Obviamente, os cidadãos não têm precisamente a mesma visão e contestam das mais diversas formas o actual estado de coisas, mas o Presidente da República reitera a sua posição: as reformas são estruturais e dolorosas para que o País saia do marasmo.

A estratégia de João Lourenço compreende 3 eixos de intervenção: regeneração do MPLA (para que, refortalecido, continue no poder nas próximas décadas), reestruturação e reorganização do País em todos os âmbitos (económico, social, político, diplomático etc.) e reeleição em 2022 (construindo capital através do processo de responsabilização civil e criminal de diversos membros do grupo hegemónico, os quais devem ser sacrificados para salvar o corpo, isto é, o partido e, como tal, o grupo hegemónico, que, com os vícios antigos, não teria futuro).

Evidentemente, João Lourenço leva a cabo a cabo a sua governação enquanto angolano que entende e tem vontade de mudar o País.

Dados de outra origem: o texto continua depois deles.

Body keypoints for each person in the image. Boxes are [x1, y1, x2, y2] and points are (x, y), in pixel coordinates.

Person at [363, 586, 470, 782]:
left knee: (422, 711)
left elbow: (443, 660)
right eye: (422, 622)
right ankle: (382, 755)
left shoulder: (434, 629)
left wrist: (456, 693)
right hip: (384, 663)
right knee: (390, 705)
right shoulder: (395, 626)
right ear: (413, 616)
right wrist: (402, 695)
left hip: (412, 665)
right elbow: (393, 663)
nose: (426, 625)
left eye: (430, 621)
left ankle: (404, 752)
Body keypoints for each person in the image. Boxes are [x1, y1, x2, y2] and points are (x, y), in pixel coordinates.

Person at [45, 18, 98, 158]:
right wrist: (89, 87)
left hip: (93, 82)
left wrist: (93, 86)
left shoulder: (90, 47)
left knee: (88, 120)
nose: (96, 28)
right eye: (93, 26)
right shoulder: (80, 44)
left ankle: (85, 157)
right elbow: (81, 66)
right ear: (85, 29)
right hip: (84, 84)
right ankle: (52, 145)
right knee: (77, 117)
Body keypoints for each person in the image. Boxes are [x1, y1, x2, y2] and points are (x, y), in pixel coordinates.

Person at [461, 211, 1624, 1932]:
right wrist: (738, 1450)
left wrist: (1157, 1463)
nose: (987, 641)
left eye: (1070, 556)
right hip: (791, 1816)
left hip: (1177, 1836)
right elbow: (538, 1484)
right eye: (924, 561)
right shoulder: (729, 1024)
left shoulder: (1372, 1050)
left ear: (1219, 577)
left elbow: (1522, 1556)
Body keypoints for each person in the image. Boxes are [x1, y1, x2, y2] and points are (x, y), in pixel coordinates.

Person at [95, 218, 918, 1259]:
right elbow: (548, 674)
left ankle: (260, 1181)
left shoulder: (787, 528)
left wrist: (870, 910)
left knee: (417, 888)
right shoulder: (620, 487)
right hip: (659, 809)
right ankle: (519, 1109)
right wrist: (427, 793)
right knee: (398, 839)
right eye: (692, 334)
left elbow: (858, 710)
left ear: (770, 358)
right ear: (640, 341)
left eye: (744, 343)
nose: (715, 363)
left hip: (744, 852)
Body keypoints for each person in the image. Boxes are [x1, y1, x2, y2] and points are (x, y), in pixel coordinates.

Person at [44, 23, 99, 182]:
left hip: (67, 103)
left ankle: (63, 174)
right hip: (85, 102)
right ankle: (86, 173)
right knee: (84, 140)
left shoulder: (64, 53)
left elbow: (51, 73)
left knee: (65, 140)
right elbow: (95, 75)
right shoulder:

Entretanto, existe muito terreno fértil para que oc cidadãos e as cidadãs de Angola desenvolvam as necessárias lutas cívicas e políticas a fim de que haja uma harmonia entre a agenda de João Lourenço e seu MPLA e a dos Angolanos e Angolanas – o Povo.

Os partidos políticos devem sair do estado de quase hibernação política em que se encontram desde Setembro de 2017. Os seus níveis de intervenção política têm grandemente deixado a desejar e demonstram a necessidade de superação e/ou de surgimento de novas forças político-partidárias, que tragam ao País novas formas forma de fazer política.